Wren isn't the first to employ a brass keyway system to add more rigidity - X-Fusion did it with their Revel, but it never worked well - but they do say that their design has proven to be reliable and trouble-free.
The Wren can be had with 80 - 150mm of travel, and it uses a brass keyway system to add torsional rigidity.
The fork's tubes are broached so that there are two keyways in each one, in which a set of brass keys hold the stanchions from rotating in the upper legs. Why brass? Because it's softer than the aluminum used for the upper tubes and stanchions, and it's an idea that's long been used in dropper posts and many other non-bike things.
We'll have to try it before giving it the nod or the shake, but it's certainly the biggest update for Wren's fork.
Look familiar? Wren's sealed damper uses a bladder to compensate for oil displacement, just like many other forks on the market.
You'll find a damper that looks a lot like a Charger unit from the outside, with a bladder up top to compensate for oil displacement and to provide back-pressure, along with a low-speed compression dial at the top of the leg that doubles as a firm lockout when you completely close it. Rebound is done at the bottom of the same leg. The bladder itself is molded and joined rather than being a seamless extruded piece as found on forks from Fox and RockShox, but Wren says that their approach saves a good chunk of money.

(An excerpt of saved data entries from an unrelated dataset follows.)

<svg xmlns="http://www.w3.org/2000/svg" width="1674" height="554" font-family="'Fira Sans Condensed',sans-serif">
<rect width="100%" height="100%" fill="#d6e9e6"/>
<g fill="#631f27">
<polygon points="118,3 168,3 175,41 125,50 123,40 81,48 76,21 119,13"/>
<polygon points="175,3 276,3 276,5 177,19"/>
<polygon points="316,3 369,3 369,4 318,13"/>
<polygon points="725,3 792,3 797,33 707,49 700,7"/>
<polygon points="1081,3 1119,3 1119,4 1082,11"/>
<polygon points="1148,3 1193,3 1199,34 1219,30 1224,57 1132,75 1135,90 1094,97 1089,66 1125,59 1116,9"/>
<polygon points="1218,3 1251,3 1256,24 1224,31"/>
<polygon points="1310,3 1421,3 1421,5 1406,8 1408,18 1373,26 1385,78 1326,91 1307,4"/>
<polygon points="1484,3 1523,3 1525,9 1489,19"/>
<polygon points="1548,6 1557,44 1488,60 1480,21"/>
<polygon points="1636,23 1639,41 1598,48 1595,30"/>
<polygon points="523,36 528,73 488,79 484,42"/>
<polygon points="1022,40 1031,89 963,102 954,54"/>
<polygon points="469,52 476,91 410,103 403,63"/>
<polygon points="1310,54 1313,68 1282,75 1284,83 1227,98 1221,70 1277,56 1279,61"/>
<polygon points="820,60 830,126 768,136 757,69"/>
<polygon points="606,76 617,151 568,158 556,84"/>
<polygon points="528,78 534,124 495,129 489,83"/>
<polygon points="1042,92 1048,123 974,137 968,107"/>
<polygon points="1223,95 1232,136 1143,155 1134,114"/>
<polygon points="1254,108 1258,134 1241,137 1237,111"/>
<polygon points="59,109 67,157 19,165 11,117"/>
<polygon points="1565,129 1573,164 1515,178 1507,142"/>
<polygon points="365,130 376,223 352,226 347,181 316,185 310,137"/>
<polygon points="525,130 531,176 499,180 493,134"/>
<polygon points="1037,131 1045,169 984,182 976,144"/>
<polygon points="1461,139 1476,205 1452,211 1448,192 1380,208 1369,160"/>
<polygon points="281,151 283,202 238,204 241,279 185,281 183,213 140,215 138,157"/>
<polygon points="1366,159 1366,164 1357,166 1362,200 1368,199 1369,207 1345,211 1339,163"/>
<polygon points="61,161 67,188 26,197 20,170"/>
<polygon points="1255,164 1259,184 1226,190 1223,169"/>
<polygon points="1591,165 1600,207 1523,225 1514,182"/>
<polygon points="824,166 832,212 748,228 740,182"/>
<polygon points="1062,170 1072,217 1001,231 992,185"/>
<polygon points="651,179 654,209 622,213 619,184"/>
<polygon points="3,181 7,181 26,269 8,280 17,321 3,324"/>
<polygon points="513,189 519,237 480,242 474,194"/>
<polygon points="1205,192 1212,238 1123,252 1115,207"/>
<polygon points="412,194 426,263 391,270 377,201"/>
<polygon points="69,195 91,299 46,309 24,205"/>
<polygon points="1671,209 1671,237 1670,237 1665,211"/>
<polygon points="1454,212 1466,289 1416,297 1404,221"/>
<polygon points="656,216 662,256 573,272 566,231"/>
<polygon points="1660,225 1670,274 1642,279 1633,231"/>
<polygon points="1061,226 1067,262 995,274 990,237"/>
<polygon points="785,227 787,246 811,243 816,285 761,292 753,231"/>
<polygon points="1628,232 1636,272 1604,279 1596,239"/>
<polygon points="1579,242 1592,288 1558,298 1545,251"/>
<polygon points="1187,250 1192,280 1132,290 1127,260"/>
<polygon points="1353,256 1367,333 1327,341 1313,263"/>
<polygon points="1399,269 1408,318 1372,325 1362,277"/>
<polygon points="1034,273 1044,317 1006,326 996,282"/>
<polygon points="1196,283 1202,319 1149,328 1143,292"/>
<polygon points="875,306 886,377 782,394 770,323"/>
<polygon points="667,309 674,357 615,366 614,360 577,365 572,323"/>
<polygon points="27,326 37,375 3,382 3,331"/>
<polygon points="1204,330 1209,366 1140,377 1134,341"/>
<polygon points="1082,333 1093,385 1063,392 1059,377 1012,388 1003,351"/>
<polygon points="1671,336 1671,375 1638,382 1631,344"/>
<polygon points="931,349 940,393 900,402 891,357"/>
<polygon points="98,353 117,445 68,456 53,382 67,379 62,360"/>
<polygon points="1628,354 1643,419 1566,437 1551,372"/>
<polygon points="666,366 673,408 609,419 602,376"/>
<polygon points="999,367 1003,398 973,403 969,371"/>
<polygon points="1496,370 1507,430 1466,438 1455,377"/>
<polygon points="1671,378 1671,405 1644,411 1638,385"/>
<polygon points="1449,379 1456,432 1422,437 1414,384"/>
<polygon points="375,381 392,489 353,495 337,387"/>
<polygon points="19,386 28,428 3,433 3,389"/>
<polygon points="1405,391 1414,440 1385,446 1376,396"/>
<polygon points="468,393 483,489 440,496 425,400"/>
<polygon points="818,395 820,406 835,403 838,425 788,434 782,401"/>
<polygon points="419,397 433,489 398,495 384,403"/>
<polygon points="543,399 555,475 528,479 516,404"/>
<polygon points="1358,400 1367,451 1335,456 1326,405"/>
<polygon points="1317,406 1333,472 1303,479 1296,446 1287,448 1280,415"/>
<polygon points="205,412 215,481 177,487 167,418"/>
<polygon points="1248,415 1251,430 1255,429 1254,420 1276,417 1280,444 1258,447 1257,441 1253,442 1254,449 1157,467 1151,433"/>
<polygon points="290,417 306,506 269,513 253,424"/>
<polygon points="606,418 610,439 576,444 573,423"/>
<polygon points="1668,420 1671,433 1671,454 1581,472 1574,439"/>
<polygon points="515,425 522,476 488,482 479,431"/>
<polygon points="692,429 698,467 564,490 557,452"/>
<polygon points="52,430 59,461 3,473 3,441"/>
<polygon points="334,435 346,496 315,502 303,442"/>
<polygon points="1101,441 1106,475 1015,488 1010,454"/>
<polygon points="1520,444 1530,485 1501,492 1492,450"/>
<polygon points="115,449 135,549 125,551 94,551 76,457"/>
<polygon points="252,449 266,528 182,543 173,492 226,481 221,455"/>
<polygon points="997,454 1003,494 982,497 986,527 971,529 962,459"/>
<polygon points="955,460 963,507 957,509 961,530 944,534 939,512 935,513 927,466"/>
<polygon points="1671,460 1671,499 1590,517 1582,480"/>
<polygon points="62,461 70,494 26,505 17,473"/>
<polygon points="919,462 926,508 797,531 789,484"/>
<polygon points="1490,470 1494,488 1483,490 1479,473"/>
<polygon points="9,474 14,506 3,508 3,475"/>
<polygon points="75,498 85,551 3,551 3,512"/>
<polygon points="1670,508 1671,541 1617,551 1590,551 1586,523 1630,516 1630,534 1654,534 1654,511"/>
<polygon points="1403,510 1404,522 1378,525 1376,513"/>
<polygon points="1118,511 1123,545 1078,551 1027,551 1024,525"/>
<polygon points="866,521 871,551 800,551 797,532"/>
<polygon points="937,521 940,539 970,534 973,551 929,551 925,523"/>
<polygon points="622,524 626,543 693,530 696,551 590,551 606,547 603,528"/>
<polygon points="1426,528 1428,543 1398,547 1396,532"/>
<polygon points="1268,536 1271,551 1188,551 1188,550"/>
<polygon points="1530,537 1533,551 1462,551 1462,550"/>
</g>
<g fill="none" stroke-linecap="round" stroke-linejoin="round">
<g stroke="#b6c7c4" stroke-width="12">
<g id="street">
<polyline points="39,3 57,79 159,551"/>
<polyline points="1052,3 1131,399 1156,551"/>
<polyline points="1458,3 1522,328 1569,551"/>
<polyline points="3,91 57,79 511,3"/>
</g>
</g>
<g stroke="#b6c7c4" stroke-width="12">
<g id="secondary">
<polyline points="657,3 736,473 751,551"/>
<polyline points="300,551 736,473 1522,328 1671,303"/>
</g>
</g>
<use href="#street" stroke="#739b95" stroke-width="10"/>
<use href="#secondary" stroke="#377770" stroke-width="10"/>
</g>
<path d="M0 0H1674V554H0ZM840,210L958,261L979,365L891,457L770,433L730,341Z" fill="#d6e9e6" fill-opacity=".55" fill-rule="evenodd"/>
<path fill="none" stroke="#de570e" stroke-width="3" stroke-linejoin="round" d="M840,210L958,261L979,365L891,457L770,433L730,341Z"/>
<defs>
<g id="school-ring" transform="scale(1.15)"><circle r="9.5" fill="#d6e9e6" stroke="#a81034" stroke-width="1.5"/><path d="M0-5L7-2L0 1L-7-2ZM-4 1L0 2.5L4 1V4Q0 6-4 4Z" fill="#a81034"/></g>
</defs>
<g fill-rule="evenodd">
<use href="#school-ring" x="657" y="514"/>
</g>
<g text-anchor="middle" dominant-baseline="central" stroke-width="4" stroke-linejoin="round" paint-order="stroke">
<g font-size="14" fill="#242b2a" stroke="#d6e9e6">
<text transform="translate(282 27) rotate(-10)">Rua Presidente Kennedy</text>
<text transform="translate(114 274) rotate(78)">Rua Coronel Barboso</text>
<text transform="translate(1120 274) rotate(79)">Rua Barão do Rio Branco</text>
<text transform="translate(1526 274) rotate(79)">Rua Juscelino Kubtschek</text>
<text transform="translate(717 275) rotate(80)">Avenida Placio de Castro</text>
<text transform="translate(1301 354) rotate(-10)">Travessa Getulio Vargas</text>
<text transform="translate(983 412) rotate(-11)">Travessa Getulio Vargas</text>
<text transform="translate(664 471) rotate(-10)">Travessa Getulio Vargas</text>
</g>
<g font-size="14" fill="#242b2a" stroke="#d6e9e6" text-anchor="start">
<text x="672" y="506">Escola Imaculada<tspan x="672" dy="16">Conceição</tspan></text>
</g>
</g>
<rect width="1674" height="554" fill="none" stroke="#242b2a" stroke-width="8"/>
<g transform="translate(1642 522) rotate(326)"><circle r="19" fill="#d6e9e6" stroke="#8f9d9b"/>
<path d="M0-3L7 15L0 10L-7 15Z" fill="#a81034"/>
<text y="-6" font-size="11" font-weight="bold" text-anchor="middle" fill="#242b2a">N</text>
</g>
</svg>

The damper is user-serviceable, although some knowledge and skill are required, and Wren also sells every single part for the fork. Need two new shims and a piston bolt? No problem. Need a damper rod or seals? Of course.

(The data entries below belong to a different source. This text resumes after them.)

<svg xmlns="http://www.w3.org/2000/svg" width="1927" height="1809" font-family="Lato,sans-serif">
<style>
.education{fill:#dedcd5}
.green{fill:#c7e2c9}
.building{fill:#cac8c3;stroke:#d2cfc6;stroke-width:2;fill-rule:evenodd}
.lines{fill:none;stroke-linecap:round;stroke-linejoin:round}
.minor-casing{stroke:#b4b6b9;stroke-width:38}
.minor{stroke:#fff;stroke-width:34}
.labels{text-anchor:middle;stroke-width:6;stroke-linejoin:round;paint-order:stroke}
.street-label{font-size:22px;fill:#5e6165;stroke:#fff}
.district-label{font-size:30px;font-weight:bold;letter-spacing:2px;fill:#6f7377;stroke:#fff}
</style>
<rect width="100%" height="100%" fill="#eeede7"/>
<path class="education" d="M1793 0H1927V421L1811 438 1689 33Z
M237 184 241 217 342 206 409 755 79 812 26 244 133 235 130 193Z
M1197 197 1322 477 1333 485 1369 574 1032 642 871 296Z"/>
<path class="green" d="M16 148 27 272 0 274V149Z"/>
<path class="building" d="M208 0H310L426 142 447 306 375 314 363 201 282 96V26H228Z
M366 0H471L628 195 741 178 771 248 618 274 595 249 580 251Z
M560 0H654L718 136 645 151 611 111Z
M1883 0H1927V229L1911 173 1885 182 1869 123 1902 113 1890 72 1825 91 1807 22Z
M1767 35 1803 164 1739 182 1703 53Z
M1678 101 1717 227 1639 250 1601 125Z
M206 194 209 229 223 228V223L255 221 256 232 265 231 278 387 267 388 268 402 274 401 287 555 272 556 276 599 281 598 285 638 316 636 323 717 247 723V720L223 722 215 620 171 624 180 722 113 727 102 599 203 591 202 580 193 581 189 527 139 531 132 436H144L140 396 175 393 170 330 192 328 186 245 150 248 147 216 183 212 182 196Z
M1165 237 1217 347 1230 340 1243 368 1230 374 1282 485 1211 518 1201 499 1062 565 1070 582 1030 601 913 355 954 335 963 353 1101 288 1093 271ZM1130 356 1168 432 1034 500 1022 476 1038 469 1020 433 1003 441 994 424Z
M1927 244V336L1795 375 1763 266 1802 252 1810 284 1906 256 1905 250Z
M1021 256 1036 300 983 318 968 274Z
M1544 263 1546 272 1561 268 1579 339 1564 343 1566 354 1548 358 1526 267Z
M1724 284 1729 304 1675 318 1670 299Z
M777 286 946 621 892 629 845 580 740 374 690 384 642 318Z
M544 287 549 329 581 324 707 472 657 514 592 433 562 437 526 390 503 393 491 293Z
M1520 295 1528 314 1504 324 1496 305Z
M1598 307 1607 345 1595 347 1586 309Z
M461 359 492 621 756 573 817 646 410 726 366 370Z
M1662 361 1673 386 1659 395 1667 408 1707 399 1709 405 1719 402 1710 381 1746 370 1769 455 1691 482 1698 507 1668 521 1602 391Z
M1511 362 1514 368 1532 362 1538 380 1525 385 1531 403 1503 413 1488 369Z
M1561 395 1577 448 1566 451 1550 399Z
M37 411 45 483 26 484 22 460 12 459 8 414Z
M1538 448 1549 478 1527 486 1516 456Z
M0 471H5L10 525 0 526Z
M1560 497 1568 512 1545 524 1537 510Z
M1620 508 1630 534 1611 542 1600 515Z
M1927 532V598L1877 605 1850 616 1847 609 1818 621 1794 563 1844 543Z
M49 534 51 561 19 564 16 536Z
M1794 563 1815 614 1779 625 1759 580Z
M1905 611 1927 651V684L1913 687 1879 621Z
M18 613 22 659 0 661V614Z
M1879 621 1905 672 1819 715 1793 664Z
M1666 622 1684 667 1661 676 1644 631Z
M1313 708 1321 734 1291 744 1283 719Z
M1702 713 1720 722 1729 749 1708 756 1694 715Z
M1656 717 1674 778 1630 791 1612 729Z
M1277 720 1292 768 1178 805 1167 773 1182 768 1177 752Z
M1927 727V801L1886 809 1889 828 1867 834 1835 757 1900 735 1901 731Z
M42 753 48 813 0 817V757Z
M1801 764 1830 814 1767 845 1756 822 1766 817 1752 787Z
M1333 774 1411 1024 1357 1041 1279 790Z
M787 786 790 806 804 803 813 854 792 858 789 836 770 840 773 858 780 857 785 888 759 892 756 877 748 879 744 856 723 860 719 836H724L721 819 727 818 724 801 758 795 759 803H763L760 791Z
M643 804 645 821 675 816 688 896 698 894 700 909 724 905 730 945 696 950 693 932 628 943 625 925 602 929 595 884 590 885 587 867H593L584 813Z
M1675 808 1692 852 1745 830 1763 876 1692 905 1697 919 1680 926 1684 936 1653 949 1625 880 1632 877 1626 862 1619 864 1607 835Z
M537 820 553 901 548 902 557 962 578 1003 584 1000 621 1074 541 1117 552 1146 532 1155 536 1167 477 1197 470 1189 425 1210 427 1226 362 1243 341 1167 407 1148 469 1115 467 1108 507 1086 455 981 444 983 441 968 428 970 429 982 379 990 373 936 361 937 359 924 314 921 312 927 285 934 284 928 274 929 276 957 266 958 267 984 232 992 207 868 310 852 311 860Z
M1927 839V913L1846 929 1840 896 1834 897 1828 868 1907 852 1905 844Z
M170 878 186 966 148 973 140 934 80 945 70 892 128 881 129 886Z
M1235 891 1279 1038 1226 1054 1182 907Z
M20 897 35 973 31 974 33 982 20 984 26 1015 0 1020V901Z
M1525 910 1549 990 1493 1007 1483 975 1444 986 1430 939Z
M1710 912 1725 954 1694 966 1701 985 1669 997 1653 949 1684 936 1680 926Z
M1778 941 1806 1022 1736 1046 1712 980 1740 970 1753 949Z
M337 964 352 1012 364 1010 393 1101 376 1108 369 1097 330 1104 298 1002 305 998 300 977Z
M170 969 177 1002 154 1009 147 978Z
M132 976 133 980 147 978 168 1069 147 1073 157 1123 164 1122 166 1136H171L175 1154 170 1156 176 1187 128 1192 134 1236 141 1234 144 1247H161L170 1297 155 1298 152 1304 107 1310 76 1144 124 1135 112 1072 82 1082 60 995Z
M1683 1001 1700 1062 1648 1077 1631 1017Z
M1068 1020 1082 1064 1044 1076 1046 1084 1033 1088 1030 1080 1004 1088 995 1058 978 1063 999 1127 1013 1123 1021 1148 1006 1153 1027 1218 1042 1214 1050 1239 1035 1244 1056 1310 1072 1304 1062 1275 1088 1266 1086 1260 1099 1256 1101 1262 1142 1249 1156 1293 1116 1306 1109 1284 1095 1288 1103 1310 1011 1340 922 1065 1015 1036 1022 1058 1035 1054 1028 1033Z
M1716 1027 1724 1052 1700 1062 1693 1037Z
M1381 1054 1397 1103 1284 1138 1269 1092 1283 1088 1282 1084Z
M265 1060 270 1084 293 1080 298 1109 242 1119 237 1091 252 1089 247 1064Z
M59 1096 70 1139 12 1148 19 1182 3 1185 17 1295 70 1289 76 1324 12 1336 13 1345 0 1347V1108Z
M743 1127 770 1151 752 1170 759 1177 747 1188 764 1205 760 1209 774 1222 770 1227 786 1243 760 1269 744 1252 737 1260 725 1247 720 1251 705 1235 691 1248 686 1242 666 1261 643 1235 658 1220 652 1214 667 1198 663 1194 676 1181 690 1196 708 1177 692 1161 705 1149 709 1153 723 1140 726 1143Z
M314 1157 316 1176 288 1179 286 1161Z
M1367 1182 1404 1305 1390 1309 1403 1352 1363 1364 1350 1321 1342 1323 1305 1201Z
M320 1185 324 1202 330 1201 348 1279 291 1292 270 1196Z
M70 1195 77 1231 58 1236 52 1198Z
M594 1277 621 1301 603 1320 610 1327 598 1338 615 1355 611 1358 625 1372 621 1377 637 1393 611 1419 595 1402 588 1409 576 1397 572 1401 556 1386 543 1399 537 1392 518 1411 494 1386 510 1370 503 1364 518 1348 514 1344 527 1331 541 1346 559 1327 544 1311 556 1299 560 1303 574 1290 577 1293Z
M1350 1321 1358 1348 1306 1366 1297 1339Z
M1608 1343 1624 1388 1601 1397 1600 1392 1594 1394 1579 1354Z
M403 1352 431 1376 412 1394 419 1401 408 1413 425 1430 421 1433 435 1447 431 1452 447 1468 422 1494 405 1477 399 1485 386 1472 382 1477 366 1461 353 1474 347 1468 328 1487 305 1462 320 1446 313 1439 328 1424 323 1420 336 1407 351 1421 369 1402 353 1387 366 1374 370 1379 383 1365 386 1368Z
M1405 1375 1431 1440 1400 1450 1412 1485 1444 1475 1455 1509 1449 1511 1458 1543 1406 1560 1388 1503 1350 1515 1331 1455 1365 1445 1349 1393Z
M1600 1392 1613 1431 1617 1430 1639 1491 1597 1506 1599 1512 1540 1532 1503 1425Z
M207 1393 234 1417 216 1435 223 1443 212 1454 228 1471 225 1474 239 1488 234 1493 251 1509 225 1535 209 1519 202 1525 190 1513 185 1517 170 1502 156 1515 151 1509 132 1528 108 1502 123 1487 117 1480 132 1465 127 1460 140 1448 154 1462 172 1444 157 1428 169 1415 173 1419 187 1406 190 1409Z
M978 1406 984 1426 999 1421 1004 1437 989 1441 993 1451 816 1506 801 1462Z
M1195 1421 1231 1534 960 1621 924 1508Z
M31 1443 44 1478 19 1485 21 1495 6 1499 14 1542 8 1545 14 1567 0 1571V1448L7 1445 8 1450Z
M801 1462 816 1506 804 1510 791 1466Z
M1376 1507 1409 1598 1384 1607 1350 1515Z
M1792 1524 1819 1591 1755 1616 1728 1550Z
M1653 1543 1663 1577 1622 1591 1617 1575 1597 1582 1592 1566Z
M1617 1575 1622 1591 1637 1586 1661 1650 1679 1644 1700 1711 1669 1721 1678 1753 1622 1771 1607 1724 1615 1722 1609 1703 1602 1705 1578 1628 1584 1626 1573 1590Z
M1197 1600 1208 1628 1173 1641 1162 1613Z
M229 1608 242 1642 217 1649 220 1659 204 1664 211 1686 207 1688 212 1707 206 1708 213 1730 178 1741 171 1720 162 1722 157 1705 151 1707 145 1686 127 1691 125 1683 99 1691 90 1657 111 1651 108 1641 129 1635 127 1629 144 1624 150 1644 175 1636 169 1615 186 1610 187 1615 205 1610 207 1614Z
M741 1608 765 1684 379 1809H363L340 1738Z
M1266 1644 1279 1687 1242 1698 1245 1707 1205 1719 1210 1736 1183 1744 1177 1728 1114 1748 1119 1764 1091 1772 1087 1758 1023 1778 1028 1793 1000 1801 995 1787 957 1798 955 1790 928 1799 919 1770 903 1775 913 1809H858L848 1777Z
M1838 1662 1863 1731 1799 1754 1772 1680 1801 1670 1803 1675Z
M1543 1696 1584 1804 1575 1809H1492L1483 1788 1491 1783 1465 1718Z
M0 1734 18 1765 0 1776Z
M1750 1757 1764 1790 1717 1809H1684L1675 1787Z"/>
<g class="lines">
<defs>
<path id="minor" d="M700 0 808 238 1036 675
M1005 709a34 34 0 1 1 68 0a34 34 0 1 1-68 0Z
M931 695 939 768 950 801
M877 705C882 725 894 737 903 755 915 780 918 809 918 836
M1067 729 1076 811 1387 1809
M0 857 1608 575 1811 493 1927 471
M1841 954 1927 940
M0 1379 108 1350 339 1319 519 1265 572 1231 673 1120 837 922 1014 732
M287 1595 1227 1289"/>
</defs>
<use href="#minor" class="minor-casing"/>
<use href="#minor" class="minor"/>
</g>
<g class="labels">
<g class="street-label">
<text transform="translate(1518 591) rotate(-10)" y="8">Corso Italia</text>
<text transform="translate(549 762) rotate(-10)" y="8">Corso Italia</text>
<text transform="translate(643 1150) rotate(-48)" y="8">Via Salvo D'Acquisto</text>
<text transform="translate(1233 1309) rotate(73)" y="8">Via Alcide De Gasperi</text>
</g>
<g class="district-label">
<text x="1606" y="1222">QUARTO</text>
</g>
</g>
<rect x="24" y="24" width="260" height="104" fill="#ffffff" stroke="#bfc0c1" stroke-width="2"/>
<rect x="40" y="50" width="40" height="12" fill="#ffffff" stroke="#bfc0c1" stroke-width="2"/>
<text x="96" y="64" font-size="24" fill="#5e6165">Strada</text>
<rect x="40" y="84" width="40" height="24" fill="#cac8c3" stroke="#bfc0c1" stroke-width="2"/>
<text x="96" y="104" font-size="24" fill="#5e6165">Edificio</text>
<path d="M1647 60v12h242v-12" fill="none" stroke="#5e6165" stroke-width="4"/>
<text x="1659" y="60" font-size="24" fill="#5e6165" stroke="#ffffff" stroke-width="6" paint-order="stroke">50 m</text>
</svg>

You can also pick up a completely new damper for a reasonable $68 USD, or a special cold-weather damper filled with different oil that excels when it's 20°F or colder.
Spring duties are looked after by Wren's TwinAir system that's essentially a single air chamber that's split in two by a floating piston. There are two positive air chambers and two air valves - one at the top and another at the bottom - that are used to control the fork's progression.
So, if you put more air in the bottom chamber, it pushes the piston up and shrinks the volume of the top chamber, which in turn makes the fork ramp up in the same way that adding volume-reducing tokes would. The pressure on both sides will equalize, of course, but the volume of the chambers will change.
The Wren will ship with these bolt-on carbon gaurds, too.
The most interesting thing about Wren's fork is that you can order it in any configuration you require; Boost or non-Boost spacing, tapered or straight steerer, with 150mm that can go down to 120mm in 10mm increments, or with 110mm that can be dropped down to 80mm in 10mm jumps. It fits 26'', 27.5'', and 29'' wheels, up to 2.5″ tires with non-Boost spacing, and up to 3.0'' tires with Boost spacing. There's also a wider version if you want to use it on a fat bike. Weights range from a claimed 4.5lb for the Boost fork with 110mm of travel to 4.9lb for the non-Boost 150mm version.